======== Page excerpt ========

Like every child, I grew up eagerly counting down the days to Christmas, and what child wouldn’t? An unmerited windfall of presents every December 25th, a week off of school, and before global warming settled in to stay, hours of uninterrupted snow play during the day, and hot chocolate and claymation holiday specials on tv at night. It was a dream come true for the ten days a year we got it.
However, the year my dad and mom’s marriage fell apart, the whole Christmas season became something more for me. Though I didn’t know it at the time, it was then that I first discovered the difference between infatuation and love. Up until that year, I had an infatuation with Christmas. It gave me a thrill.
But by the time I’d done all the things—sat on Santa’s lap, shopped for the few presents my allowance could afford, watched Rudolph and Frosty and the Grinch, attended the Christmas Eve service and sang Silent Night by candlelight, woke up Christmas morning and tore through my pile of gifts—I was ready to move on to the next holiday. Shop for my class Valentine’s cards on the 2nd of January? Sure, why not. Sounds fun.

======== Collected material ========

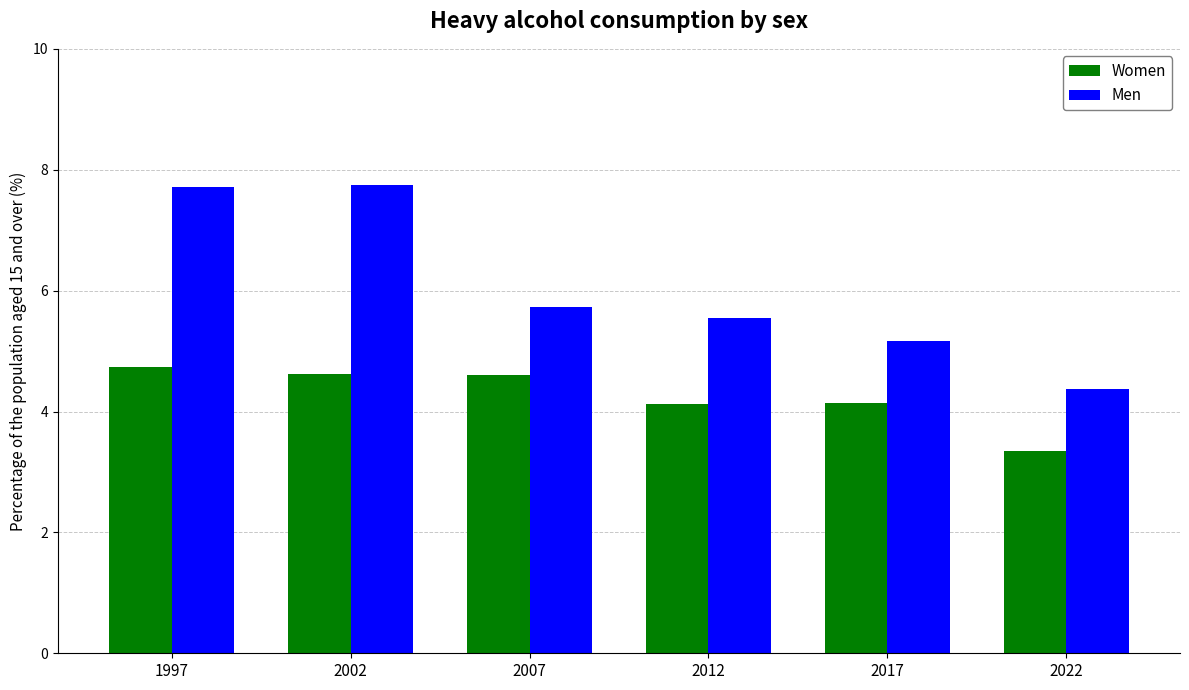

What is the total value across all series at 1997?

12.4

========

Problem 1 >> List each activity the Christmas essay names as one of "all the things" the narrator had done before being ready to move on to the next holiday.
Problem 2 >> Copy out the Christmas essay from "However, the year" to "not. Sounds fun.".

Exercise result 1 >>
- Sat on Santa's lap
- Shopped for the few presents the allowance could afford
- Watched Rudolph and Frosty and the Grinch
- Attended the Christmas Eve service and sang Silent Night by candlelight
- Woke up Christmas morning and tore through the pile of gifts

Exercise result 2 >>
However, the year my dad and mom’s marriage fell apart, the whole Christmas season became something more for me. Though I didn’t know it at the time, it was then that I first discovered the difference between infatuation and love. Up until that year, I had an infatuation with Christmas. It gave me a thrill.
But by the time I’d done all the things—sat on Santa’s lap, shopped for the few presents my allowance could afford, watched Rudolph and Frosty and the Grinch, attended the Christmas Eve service and sang Silent Night by candlelight, woke up Christmas morning and tore through my pile of gifts—I was ready to move on to the next holiday. Shop for my class Valentine’s cards on the 2nd of January? Sure, why not. Sounds fun.